Aggiunge:"La mia assistenza si estendeva nelle campagne dei paesi limitrofi che distavano molto più dal loro comune che da San Salvo. Andavo a Cupello e nelle sue contrade di Ributtini, Bufalara, Montalfano... Poi c'era contrada Padula di Montenero di Bisaccia..."

Il risultato fu che in 23 ore prestò la sua opera in 5 parti: un vero record.

Quando con la legge 833 del 1978 sul Servizio Sanitario Nazionale, l'Istituto Nazionale della Sanità abolì formalmente la figura dell'ostetrica condotta, il ruolo dell'antica "mamméne" terminò, spostando di fatto le nascite dalle case agli ospedali.

Le giovani mamme sansalvesi iniziarono a partorire sempre più numerose negli Ospedali di Vasto, Lanciano e Atessa, seguiti durante le gravidanze da specialisti ginecologi ed ostetriche ospedaliere, anche se furono in molte, nel periodo della gravidanza, a rivolgersi ancora ad una generosa e competente signora Armida, sempre prodiga di consigli, che continuò tuttavia a prestare la sua esperienza nel Consultorio ed in altre strutture sanitarie sino alla meritata pensione del 28 Dicembre1994.

Il calore della culla domestica lasciò il posto alle culle ospedaliere ed i papà ed i nonni inziarono a conoscere il proprio bambino, con il numero su un braccialetto, cercandolo emozionati tra gli altri nascituri da dietro il vetro del nido.

In questo anno che sta per nascere ho pensato di ricordare chi ci ha aiutato a nascere, Donna Emma e la signora Nola Armida, le ultime due "mamméne sansalvesi" che hanno prestato le loro mani alle nostre mamme, consentendo ad intere generazioni, come la mia, di nascere a San Salvo.

Alla umile signora Armida, nel farLe gli auguri di Buon anno, mi sento obbligato di spronarla a pubblicare quel suo straordinario libro, in modo che tutti possano vivere, attraverso la lettura, le meravigliose emozioni che Ella ha provato come donna, madre e "mamméne". Chissà che la notizia non giunga alla Federazione Nazionale Collegi Ostetriche.
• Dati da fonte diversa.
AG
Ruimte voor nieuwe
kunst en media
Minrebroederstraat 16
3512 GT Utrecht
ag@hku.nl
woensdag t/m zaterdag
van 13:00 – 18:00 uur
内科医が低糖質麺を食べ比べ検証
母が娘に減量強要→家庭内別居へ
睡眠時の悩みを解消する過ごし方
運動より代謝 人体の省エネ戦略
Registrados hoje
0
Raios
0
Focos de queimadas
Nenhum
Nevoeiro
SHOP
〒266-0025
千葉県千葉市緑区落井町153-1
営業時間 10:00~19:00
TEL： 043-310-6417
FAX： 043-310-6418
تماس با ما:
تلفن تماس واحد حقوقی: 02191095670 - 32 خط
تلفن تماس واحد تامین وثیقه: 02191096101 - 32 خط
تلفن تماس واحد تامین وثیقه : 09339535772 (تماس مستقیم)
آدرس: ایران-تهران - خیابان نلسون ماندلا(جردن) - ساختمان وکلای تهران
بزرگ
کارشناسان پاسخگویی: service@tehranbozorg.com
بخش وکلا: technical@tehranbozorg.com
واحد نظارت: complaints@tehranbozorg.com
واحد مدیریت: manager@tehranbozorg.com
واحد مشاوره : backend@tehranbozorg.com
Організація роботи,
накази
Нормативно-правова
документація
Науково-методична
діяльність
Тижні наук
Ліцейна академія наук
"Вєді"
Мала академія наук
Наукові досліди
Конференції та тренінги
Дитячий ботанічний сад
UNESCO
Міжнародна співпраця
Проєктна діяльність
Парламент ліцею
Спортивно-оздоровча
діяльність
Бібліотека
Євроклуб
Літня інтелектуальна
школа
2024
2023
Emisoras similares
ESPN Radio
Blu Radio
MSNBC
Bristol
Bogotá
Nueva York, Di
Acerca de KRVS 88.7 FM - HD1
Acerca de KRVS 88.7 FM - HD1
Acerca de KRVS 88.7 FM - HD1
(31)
In conclusione una sola parola mi sento di dire ad entrambe ed anche a tutte le ostetriche che sono oggi in servizio e svolgono questa antica missione cominciata agli albori dell'umanità:

GRAZIE.

Fernando Sparvieri


San Salvo, 30/12/2013


NOTA:

Socrate doveva essere davvero un saggio: sua moglie Santippe, che era una levatrice, era bisbetica e gli faceva passare un sacco di guai. Nonostante tutto chiamò il suo metodo socratico “Maieutica”. Scherzi a parte non fu la moglie ad ispirare Socrate, ma sua madre, la levatrice Fenarete.